We got back late last night from Los Angeles (where we had attended the wedding of two great friends), and are now wading through stacks of boxes in our still freshly moved into apartment in Philadelphia. Unfortunately, it turns out that when you go on vacation two days after moving, you don’t return to find all of your things miraculously unpacked and where you want them to be.
However, after a few days of catch up (and thanks to the resourcefulness of Mrs. Millions) we should eventually approach normalcy. As for the digital realm, I still have many emails to respond to and my Bloglines “unread items” number in the thousands, but regular posting will ramp up again here over the next couple of days.

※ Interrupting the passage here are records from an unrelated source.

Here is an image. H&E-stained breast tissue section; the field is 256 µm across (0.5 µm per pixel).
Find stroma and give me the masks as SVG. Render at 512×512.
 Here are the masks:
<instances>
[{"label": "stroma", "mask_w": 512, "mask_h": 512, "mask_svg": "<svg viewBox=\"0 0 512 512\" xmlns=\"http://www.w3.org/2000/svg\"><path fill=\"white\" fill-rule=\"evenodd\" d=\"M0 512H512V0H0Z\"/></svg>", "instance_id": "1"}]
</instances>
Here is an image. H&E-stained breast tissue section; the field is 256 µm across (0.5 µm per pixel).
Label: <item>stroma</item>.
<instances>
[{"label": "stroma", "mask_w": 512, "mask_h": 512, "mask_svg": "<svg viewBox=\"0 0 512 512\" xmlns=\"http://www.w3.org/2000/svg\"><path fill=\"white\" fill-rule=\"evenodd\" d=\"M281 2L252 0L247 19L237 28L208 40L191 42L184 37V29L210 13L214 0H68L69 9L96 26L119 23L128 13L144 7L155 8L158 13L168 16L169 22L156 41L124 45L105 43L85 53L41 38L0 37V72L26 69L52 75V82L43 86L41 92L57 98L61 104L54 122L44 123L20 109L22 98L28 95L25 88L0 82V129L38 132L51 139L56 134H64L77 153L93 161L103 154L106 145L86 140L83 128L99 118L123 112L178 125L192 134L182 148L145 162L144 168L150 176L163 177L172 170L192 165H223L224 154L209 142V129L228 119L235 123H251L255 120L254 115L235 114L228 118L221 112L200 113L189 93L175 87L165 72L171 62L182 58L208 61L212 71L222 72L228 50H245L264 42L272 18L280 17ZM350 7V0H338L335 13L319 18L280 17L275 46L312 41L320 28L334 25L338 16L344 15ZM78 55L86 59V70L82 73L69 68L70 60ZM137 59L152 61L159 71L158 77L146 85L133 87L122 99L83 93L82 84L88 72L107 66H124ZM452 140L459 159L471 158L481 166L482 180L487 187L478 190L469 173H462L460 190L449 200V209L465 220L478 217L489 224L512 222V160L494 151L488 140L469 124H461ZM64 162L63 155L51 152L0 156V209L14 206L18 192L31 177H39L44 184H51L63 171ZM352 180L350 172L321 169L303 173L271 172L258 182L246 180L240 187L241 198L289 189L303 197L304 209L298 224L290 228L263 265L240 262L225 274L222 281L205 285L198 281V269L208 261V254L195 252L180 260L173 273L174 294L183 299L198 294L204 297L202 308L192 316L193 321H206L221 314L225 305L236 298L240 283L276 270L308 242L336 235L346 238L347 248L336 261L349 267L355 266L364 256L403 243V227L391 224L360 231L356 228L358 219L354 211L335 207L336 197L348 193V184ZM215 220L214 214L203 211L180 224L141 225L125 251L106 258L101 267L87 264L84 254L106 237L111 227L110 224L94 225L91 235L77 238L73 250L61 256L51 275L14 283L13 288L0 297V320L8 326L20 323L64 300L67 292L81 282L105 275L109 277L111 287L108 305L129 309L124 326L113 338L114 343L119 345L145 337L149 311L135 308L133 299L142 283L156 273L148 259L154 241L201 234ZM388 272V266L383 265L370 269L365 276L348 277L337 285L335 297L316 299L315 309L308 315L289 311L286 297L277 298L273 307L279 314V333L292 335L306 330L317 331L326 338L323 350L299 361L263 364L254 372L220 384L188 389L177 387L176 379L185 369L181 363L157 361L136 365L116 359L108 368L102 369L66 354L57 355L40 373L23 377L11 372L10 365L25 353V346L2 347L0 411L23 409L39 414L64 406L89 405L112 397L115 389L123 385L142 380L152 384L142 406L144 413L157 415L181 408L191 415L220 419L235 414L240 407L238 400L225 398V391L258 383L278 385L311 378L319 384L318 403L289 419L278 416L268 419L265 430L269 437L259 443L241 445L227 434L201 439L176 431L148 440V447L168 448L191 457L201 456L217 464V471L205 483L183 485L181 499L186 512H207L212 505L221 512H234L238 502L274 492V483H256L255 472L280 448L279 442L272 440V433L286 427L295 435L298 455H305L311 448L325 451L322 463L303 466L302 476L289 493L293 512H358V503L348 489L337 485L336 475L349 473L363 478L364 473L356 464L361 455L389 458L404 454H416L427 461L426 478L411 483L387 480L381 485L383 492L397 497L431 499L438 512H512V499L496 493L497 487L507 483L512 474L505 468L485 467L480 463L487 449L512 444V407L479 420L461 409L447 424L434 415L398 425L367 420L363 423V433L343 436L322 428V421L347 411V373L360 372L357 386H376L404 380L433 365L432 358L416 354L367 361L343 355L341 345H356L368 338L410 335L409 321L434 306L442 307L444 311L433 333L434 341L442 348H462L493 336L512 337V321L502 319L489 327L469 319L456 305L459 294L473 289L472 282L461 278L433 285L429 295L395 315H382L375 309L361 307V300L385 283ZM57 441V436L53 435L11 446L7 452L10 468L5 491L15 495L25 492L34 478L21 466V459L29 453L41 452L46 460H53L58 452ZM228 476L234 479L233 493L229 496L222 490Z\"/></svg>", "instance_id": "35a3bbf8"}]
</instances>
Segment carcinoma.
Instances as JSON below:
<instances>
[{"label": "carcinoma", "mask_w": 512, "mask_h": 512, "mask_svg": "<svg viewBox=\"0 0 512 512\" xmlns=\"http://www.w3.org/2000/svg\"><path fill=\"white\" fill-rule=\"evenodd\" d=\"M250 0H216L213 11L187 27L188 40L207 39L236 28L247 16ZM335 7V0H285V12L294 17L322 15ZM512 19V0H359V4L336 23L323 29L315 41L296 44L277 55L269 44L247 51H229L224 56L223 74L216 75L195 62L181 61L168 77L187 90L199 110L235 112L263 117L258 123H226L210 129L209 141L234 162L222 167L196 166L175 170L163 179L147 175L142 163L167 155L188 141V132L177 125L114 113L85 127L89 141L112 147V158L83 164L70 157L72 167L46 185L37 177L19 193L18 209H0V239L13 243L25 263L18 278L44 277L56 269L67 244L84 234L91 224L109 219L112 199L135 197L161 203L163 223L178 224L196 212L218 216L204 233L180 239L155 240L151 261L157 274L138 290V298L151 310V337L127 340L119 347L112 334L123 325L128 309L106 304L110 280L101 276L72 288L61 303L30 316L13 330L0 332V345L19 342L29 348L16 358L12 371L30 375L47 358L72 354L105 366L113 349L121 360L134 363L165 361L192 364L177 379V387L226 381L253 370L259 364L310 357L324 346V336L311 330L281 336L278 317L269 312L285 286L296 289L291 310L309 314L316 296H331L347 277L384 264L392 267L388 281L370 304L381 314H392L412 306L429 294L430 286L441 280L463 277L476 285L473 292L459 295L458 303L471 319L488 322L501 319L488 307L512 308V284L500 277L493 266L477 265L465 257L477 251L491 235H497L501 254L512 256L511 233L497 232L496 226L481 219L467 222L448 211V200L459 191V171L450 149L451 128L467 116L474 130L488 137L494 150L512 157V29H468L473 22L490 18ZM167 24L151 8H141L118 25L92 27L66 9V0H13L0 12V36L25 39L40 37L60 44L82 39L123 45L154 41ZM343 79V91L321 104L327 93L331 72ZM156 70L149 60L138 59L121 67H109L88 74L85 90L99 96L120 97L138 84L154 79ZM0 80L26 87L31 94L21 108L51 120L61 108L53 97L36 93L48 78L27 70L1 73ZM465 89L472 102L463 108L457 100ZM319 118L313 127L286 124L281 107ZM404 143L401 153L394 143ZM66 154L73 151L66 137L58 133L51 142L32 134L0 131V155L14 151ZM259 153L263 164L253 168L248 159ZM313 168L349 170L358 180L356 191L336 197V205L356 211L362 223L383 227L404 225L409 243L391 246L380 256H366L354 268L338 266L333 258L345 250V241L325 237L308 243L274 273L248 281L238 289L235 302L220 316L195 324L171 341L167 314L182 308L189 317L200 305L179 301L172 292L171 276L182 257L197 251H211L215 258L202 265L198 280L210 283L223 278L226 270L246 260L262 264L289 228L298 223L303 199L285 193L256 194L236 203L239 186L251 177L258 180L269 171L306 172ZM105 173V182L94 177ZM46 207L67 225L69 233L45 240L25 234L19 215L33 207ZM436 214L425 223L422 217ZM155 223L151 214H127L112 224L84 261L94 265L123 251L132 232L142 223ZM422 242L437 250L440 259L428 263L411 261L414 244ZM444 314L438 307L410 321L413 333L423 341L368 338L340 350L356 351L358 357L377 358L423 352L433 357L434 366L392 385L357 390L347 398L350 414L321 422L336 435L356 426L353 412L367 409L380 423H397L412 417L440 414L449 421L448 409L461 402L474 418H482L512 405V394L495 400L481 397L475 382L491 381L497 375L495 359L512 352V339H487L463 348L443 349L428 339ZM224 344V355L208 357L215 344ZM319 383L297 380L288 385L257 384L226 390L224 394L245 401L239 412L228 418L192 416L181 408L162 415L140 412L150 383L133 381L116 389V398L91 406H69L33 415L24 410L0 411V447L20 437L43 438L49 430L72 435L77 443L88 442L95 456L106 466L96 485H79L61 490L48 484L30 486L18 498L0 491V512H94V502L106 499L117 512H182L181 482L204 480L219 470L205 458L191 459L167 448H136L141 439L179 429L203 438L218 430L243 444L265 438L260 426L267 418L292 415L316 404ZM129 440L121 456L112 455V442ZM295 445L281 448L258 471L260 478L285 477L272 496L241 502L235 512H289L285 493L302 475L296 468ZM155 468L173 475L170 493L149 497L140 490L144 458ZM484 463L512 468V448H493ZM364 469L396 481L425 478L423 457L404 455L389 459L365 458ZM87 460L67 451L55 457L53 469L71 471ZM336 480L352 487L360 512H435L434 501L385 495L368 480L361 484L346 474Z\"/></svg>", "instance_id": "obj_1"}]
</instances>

In the meantime, I noticed that Philadelphia announced its 2007 One Book, One City selection this week Carlos Eire’s Waiting for Snow in Havana: Confessions of a Cuban Boy, a National Book Award winning memoir. It tells the tale of Eire’s boyhood uprooting from Cuba and the subsequent “rootlessness” of his life in the United States. The selection puts the focus on our country’s immigration issues, though the question of Cuba has been less “hot button” of late. I, for one, prefer to “One Book” programs select fiction as I think there is something more special about a whole city reading a novel together. And anyway (though I read as much non-fiction as fiction), fiction is more in need of support from our public institutions. However, some consolation can be found in the fact that Waiting for Snow in Havana is literary and not just topical.